(Supplied passage)

- Born: 1968 (age 57–58) Waco, Texas, U.S.
- Education: University of Texas at Austin
- Known for: Scientific skepticism, work on endocrine disruptors
- Children: 3
- Awards: UT-Austin department of biological sciences professional development award, 1998
- Scientific career
- Fields: Endocrinology, urology
- Workplaces: UCSF, Texas State University, St. Edward's University
- Thesis: Embryonic exposure to low-dose pesticides : dose response and effects on growth in the hatching red-eared slider turtle (2001)

= Emily Willingham =

American scientist and journalist (born 1968)

Emily Jane Willingham (born 1968) is an American journalist and scientist. Her writing focuses on neuroscience, genetics, psychology, health and medicine, and occasionally on evolution and ecology.

She is the joint recipient with David Robert Grimes of the 2014 John Maddox Prize, awarded by science charity Sense about Science, for standing up for science in the face of personal attacks.

==Education==
Willingham received her bachelor's degree in English in 1989 and her PhD in biology in 2001, both from the University of Texas at Austin. She completed a fellowship in pediatric urology at the University of California, San Francisco, from 2004 to 2006, where she studied under Laurence S. Baskin.

(End Supplied passage)
(Data records)

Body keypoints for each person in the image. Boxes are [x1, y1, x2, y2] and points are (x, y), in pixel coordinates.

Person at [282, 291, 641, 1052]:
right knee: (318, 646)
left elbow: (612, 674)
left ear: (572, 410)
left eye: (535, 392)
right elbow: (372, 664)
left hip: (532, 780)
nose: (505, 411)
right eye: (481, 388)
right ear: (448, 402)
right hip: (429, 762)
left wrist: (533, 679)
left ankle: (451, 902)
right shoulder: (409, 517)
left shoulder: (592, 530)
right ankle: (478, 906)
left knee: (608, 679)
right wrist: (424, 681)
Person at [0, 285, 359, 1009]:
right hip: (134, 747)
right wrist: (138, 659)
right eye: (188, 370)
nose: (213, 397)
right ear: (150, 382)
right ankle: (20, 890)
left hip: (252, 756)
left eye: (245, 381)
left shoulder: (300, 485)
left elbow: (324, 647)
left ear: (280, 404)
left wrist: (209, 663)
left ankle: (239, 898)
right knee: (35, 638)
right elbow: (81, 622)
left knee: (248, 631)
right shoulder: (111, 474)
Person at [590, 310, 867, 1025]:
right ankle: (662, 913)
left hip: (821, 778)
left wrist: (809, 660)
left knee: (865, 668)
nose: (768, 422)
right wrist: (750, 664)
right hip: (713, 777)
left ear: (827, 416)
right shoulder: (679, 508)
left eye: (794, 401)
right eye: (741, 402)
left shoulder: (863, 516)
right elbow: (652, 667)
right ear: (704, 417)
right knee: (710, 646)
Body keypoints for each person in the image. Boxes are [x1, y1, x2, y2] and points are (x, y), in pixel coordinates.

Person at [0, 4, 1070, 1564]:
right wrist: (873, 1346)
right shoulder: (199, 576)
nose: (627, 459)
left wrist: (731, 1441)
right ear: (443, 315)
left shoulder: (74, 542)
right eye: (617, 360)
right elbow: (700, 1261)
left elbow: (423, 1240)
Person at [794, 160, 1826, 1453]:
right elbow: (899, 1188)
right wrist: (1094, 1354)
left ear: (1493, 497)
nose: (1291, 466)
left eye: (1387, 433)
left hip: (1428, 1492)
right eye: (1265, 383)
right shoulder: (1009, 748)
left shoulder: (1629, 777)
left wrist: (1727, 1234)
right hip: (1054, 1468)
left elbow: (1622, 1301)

(End Data records)

* About this exercise: Continue the biography of Emily Willingham, picking up right after the last sentence of the Education section.

* Answer to this exercise:
==Writing==
Willingham's work has been published online at Scientific American, Aeon, San Francisco Chronicle, Washington Post, Slate, Undark, Knowable, The Scientist, and others and has appeared in print in several local, regional, and national outlets, including in single-issue publications for Centennial Media.

Willingham was a contributor to the Forbes network for several years and ran an informal blog, "A Life Less Ordinary", which she started in 2007 and which published its last post on November 25, 2011. At Forbes.com, Willingham focused on what she described as "the science they're selling you," which included the disproven link between vaccines and autism, as well as the Seralini affair. She has also written multiple articles for Slate.com about GMOs, childbirth, astronaut DNA, and autism, including about what the motivation might have been for Adam Lanza to carry out the Sandy Hook elementary school shooting. Her view is that his alleged Asperger's syndrome was not a contributing factor, but that untreated schizophrenia was a more likely cause of his actions. In addition, she has contributed to Discover, where she has argued that the autism epidemic may, in fact, just be the result of diagnostic substitution and increased awareness of the condition. She was called "one of the sharpest science writers in the blogosphere" by Steve Silberman.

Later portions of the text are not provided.